Dunque tutto ha un senso reale, le coordinate logiche spazio-temporali sono state definite chiaramente, eppure l’arte di Scandurra ha saputo trasfigurare quei dati, sublimandoli e trasfigurandoli in una dimensione, che proprio quei dati reali trascende, per aprirci a finestre iconiche senza tempo e senza spazio.

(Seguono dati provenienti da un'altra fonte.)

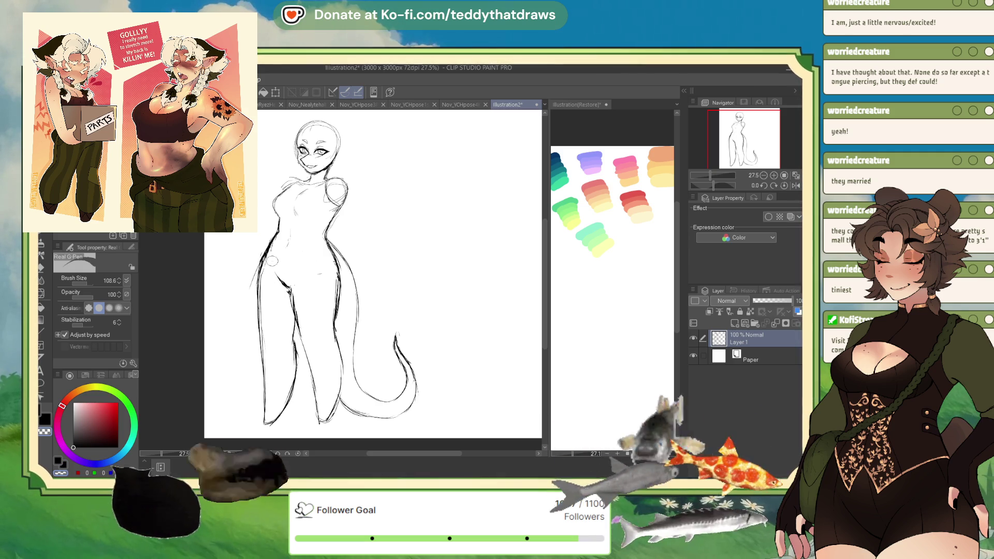
key(h)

I simboli e i messaggi che ne emergono sono molteplici: la riflessione sul rapporto Uomo Natura, la percezione che un rapporto armonioso tra i due fattori sia ancora possibile, come lo era stato nell’antica civiltà contadina, dimostrato dal rigoglio e dalla bellezza di una Natura che non è incontaminata, bensì antropizzata e vissuta dall’uomo; un nuovo antropocentrismo, che mette l’uomo al centro, nella dimensione terrena (la figura del nonno), riconoscendo l’immensità del cosmo (la centralità del disco solare); il tramandare la cultura alle generazioni future (la mano del nonno sulla spalla del nipote); il dialogo democratico nell’incontro tra esseri diversi (i due personaggi sulla sinistra della composizione in primo piano); la bellezza degli elementi naturali nelle loro metamorfosi di luce, acqua, vegetazione; infine il senso del passaggio e della sospensione, che caratterizzano il nostro stesso tempo. Un’atmosfera vibrante, tonale, che pure sembra aver invertito i canoni tradizionali: i gradienti di profondità non hanno più colori caldi in primo piano e freddi sullo sfondo, ma i grigi e i verdi occupano i primi piani, mentre le tonalità calde e pastello rosate e gialle si dipanano in lontananza; il tutto ottenuto con un lavoro certosino di texture, frutto di una manualità da restauratore sapiente, da maestro di bottega, che ha impegnato l’artista a costruire da solo il telaio, a tendere la tela di canapa e lino, a stendere l’imprimitura di gesso e colla, a lavorare i passaggi tonali, punto su punto, per ottenere quelle vibrazioni sempre vive, che pure fissano l’attimo in un tempo infinito.
L’opera di Scandurra potrà aiutarci a salvarci grazie ai mondi di riflessione, di saggezza, di equilibrio, di prospettive oltre il reale e di neoumanesimo, a cui ci apre.